▶ Da fare:
Riporta senza modifiche la parte del brano sull'economia digitale che comincia con "La cultura dell’innovazione" e finisce con "per il futuro.".

▶ Brano da leggere:
L’UE può aiutare. Il Fondo Europa Digitale e il piano nazionale PNRR stanno stanziando miliardi per il 5G, l’intelligenza artificiale e la sicurezza informatica. È importante che questi fondi non finiscano nelle tasche di intermediari, ma raggiungano progetti concreti, dalla telemedicina nei villaggi di montagna all’agricoltura intelligente in Toscana.
La cultura dell’innovazione inizia nell’infanzia. In Finlandia, i bambini imparano a programmare a partire dai sette anni. In Italia, questo è raro. Ma iniziative come “CoderDojo” e gli hackathon scolastici stanno prendendo piede. Sostenere progetti di questo tipo è un investimento per il futuro.
Esportazione di conoscenza: il nuovo “modello italiano”. Invece di limitarsi a moda e cibo, l’Italia può esportare software, tecnologie mediche e piattaforme educative. Abbiamo il “Made in Italy”: è ora di creare il “Designed in Italy”.
L’economia digitale non è una minaccia alla tradizione, ma la sua continuazione. Proprio come i banchieri italiani un tempo inventarono la partita doppia, gli sviluppatori napoletani di oggi possono creare la prossima startup globale. L’importante è credere in se stessi e agire. Per aspera ad astra: attraverso le difficoltà, fino alle stelle.

▶ Dati grezzi:

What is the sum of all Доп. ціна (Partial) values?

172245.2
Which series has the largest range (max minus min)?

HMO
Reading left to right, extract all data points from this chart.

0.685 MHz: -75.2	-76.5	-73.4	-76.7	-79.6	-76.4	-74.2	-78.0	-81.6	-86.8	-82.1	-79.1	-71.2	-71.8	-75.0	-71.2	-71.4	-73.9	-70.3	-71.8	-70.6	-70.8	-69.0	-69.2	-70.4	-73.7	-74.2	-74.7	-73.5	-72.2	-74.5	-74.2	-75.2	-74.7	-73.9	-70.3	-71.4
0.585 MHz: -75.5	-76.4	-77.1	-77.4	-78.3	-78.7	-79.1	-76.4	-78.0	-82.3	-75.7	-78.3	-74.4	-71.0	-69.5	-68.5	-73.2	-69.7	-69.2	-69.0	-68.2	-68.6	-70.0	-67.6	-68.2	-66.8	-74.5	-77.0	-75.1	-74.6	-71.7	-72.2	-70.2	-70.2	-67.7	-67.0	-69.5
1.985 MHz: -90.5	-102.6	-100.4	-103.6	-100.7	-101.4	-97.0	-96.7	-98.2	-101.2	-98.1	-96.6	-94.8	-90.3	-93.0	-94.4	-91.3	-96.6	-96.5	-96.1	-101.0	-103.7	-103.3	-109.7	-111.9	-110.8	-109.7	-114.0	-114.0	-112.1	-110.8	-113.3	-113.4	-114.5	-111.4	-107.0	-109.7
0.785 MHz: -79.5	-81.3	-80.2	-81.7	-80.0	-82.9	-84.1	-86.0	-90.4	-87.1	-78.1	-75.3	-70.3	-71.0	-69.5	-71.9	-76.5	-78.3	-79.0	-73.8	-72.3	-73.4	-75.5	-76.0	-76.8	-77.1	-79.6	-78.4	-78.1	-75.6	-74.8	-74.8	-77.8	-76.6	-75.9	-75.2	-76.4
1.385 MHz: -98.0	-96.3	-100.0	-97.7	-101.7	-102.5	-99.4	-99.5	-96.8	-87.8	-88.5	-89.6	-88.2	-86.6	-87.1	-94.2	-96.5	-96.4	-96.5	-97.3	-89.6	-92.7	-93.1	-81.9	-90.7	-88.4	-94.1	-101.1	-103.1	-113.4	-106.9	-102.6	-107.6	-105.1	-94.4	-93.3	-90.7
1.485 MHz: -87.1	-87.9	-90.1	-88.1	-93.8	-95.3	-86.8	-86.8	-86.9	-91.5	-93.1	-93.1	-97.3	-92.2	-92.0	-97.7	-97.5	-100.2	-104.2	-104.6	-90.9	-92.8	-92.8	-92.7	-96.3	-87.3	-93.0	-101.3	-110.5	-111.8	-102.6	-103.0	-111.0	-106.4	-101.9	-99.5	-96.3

▶ Soluzione:
La cultura dell’innovazione inizia nell’infanzia. In Finlandia, i bambini imparano a programmare a partire dai sette anni. In Italia, questo è raro. Ma iniziative come “CoderDojo” e gli hackathon scolastici stanno prendendo piede. Sostenere progetti di questo tipo è un investimento per il futuro.